The first stock on my list is Opendoor Technologies (OPEN 3.32%). The start-up aims to use an online platform to buy and sell residential real estate. It went public back in 2020. Today, shares are off 93% from all-time highs. However, I think there is likely more pain ahead for Opendoor shareholders.

Why? First, Opendoor has never been profitable. Over the last 12 months, it posted negative $283 million in net income on $431 million in gross profit. Revenue declined 62% year over year in the first quarter of 2024 as management shrank operations to stay in business. The financials are ugly, and with revenue moving in the wrong direction, it is hard to see how Opendoor will turn a profit anytime soon.

Buying and selling real estate through an online portal was a flawed business model from the start. The jump in interest rates in 2022 made that even more apparent. While friction in homebuying was reduced by the likes of Zillow, Opendoor is not solving any issues for consumers. It is also a capital-intensive business that needs to be financed by debt. As Opendoor grows, it has to add more real estate inventory to its balance sheet, which eats up a lot of its cash and makes the business difficult to run.

It is no surprise then to see Opendoor's book value per share off 68% from all-time highs to $1.30. Book value per share tells investors the net worth of Opendoor's balance sheet and is important for an asset-heavy business. What should spook investors is that Opendoor trades at a stock price of $2.50, which is close to twice its book value per share. A book value that continues to decline quarter after quarter.

There are no redeeming qualities to Opendoor's business model, even if interest rates begin to come down again. Don't take a flyer on this stock, even though it has a low share price. There could be much more downside ahead.

OPEN Net Income (TTM) Chart

OPEN Net Income (TTM) data by YCharts. TTM = trailing 12 months.

2. Beyond Meat: Where is the growth?

The only company with a more troubled business than Opendoor may be Beyond Meat (BYND 3.26%). The plant-based meat start-up went public back in 2019 during the craze over plant-based meat substitute companies. Investors were excited about these new technologies and what it could mean if these new foods could disrupt the traditional meat sector.

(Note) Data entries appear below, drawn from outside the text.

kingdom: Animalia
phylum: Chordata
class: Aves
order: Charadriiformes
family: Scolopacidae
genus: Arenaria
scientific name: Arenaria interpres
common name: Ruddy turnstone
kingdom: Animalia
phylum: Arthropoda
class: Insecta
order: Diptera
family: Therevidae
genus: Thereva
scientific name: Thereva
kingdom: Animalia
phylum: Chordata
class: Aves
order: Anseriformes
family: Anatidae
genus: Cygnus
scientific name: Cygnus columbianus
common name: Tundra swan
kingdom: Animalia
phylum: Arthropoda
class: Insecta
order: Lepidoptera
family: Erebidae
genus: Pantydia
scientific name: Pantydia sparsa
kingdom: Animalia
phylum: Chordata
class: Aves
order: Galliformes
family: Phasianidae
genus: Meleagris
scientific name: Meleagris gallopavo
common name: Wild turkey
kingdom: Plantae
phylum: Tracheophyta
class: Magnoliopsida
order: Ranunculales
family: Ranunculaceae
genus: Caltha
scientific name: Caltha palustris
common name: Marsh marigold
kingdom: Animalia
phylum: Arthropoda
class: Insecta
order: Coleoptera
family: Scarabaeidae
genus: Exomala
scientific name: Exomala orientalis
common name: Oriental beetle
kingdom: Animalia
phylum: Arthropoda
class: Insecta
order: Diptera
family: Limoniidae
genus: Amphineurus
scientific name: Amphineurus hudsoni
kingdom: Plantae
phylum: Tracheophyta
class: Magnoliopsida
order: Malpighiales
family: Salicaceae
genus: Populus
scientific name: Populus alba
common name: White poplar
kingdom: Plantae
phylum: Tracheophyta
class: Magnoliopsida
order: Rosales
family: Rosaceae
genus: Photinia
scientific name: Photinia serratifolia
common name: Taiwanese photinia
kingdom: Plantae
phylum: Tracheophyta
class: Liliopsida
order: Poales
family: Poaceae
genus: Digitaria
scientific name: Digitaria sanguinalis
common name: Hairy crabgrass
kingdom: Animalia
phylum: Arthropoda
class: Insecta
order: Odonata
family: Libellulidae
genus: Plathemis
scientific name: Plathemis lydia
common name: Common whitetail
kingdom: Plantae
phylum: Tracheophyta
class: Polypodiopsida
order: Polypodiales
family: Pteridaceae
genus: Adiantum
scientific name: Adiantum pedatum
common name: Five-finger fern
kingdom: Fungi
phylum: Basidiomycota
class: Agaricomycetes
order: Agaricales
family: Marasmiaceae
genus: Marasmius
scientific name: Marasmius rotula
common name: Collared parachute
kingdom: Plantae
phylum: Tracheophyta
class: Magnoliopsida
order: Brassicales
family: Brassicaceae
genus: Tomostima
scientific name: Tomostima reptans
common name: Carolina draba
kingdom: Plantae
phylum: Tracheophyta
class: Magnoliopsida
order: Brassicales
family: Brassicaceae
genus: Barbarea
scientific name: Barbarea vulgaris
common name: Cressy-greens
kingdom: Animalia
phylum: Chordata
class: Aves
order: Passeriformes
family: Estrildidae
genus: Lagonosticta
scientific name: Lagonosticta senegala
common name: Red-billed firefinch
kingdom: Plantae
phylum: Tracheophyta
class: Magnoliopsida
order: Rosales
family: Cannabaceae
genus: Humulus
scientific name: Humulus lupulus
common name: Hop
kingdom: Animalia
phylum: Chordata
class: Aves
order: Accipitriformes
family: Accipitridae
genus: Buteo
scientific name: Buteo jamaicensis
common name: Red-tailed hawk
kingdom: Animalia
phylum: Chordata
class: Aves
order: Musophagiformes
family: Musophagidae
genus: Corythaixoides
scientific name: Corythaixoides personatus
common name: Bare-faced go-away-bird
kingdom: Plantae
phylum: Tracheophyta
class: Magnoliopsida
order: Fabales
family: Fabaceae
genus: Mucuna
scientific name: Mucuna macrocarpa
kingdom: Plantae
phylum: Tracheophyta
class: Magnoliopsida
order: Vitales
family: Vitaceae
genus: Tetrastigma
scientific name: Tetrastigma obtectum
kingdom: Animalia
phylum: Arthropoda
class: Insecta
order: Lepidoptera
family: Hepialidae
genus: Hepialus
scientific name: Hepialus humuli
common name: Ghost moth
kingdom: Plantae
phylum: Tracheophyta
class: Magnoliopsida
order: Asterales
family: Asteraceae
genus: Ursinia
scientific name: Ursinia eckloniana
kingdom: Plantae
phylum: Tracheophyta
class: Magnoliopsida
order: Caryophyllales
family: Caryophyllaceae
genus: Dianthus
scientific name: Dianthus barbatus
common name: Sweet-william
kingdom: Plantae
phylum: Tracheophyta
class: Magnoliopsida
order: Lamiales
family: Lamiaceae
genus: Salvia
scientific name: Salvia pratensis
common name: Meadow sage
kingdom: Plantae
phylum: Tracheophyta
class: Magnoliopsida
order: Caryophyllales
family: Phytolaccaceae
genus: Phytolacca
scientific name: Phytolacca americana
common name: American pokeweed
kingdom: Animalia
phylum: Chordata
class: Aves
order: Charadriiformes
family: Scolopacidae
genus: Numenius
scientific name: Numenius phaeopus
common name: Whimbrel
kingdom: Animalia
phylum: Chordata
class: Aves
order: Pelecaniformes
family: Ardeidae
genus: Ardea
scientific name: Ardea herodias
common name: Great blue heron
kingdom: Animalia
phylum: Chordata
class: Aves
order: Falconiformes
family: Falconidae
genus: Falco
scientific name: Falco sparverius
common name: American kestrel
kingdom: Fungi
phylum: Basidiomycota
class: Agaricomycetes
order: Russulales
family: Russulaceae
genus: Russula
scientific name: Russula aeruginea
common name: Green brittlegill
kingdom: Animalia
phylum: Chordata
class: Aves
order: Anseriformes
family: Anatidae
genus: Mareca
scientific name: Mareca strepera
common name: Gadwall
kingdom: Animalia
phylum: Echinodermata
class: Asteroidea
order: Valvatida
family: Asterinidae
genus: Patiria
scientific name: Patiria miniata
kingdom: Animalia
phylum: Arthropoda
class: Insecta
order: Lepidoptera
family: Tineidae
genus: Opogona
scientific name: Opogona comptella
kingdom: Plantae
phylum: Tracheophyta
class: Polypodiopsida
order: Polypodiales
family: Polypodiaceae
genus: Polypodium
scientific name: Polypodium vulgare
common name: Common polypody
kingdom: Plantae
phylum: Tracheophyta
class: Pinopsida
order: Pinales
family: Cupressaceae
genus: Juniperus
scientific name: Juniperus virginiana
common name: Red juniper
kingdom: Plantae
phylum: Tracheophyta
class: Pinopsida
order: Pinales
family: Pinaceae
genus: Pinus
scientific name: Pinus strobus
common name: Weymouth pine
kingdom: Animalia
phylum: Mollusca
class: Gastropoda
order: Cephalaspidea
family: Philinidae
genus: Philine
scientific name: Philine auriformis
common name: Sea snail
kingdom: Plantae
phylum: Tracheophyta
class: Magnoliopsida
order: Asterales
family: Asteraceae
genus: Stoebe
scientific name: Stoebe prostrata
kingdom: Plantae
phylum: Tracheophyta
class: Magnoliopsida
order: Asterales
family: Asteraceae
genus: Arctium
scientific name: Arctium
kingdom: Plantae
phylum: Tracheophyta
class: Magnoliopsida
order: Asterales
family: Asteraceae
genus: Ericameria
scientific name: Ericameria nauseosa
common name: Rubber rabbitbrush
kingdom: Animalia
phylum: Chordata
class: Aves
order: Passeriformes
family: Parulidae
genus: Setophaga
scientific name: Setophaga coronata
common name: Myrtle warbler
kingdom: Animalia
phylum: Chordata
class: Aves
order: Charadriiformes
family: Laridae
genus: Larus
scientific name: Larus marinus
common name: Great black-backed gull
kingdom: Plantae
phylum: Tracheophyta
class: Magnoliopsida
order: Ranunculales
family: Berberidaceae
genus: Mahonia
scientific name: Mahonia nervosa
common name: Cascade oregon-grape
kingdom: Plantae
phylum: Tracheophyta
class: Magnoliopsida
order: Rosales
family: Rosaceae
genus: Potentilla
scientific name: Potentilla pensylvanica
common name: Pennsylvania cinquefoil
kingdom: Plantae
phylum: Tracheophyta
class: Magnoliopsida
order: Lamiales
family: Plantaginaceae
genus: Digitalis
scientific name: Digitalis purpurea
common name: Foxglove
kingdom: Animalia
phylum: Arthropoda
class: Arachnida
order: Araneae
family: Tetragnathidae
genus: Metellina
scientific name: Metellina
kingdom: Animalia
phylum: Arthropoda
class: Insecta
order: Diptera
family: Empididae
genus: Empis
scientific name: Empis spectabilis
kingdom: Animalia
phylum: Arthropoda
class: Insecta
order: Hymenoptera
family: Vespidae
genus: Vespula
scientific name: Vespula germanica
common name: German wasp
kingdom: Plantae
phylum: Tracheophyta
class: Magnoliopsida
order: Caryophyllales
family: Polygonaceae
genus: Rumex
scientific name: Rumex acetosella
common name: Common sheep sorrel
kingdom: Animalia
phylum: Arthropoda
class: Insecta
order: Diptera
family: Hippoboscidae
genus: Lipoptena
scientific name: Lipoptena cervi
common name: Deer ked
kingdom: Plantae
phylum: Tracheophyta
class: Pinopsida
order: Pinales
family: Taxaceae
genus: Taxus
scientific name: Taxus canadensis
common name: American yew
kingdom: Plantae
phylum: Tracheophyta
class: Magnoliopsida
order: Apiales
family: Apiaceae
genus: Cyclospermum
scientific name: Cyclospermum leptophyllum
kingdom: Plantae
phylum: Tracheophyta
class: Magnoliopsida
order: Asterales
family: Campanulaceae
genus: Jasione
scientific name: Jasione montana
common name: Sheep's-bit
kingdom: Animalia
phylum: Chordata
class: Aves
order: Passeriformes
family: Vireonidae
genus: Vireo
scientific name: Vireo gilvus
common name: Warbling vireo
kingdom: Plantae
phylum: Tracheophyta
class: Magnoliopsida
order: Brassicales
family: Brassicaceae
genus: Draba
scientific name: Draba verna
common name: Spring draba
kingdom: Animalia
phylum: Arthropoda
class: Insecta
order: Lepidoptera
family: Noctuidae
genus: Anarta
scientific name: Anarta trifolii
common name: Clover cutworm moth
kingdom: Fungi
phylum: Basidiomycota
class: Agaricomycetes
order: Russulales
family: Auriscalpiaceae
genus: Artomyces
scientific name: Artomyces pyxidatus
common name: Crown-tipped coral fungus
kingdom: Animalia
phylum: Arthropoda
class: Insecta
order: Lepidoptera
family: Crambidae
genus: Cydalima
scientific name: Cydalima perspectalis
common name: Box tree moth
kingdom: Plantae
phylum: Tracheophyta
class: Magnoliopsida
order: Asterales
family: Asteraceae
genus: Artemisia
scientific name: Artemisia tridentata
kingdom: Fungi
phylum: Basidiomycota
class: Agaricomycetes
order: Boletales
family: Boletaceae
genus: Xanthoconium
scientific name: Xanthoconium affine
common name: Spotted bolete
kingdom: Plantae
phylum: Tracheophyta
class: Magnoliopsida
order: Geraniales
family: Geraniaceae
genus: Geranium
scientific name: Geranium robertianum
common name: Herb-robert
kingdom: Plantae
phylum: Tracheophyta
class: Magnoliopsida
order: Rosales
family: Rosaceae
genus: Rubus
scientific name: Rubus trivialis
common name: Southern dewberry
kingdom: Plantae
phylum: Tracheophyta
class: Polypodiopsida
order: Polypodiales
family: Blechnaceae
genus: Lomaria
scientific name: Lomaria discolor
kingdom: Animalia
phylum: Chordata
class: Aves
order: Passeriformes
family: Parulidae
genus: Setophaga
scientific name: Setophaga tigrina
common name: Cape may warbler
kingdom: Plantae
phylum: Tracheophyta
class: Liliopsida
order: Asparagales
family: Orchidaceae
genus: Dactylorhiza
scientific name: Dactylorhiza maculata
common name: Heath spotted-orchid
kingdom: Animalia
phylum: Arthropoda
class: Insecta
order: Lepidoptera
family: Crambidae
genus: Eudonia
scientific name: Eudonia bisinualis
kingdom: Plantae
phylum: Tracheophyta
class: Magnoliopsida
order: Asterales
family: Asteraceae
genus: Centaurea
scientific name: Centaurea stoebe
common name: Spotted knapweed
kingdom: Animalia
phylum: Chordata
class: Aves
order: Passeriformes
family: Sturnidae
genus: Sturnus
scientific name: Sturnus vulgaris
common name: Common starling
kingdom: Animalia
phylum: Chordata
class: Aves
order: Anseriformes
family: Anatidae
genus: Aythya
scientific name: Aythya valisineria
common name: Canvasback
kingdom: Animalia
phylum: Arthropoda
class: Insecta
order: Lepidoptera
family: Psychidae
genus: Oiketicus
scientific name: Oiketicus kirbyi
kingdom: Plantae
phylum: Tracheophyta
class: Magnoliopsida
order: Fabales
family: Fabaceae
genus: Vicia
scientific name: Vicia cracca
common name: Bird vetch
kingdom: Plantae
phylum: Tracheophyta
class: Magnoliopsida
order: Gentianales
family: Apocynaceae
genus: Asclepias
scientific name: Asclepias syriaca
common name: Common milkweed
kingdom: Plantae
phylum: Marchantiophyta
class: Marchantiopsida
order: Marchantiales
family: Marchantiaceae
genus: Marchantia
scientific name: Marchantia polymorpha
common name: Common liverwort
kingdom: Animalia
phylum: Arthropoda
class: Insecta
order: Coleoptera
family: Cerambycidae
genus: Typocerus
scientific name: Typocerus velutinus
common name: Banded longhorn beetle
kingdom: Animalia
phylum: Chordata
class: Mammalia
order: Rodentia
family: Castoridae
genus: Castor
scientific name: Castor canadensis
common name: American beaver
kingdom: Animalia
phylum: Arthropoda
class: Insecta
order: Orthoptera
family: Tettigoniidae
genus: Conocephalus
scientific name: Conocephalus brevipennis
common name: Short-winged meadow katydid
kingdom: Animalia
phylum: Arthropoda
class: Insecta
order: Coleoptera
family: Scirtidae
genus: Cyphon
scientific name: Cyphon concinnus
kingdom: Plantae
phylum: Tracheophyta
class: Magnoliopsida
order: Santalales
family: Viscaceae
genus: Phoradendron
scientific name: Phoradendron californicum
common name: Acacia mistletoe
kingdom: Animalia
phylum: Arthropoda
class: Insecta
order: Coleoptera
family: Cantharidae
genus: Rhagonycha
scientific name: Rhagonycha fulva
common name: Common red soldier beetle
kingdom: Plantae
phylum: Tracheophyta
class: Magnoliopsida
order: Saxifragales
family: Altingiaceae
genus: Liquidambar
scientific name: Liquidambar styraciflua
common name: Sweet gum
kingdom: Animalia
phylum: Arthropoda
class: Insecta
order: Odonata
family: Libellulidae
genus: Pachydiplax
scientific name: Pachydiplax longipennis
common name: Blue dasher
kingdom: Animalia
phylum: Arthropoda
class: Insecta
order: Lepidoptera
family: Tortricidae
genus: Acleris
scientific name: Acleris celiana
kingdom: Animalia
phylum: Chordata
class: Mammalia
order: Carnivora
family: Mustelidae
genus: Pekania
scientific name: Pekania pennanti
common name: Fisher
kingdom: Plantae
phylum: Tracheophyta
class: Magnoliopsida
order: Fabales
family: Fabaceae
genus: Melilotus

Turns out that these dreams never really materialized. Beyond Meat's revenue has been falling for multiple years now, with terrible margins to boot. Last quarter, revenue declined 18% year over year while gross margins fell to a measly 4.9%. This means the company has to heavily discount its products and is barely selling them above cost.

Unsurprisingly, this has led to some bad profit figures. Net income has been negative since 2020, and the stock is now down 96% from all-time highs. But it doesn't look like there is any relief on the horizon. Surveys indicate that the popularity of fake meat products is declining among consumers, which could mean even more pain for Beyond Meat in the years ahead.

No growth, terrible margins, and a bleak industry outlook. Beyond Meat is in a dire situation. Stay far away from this stock.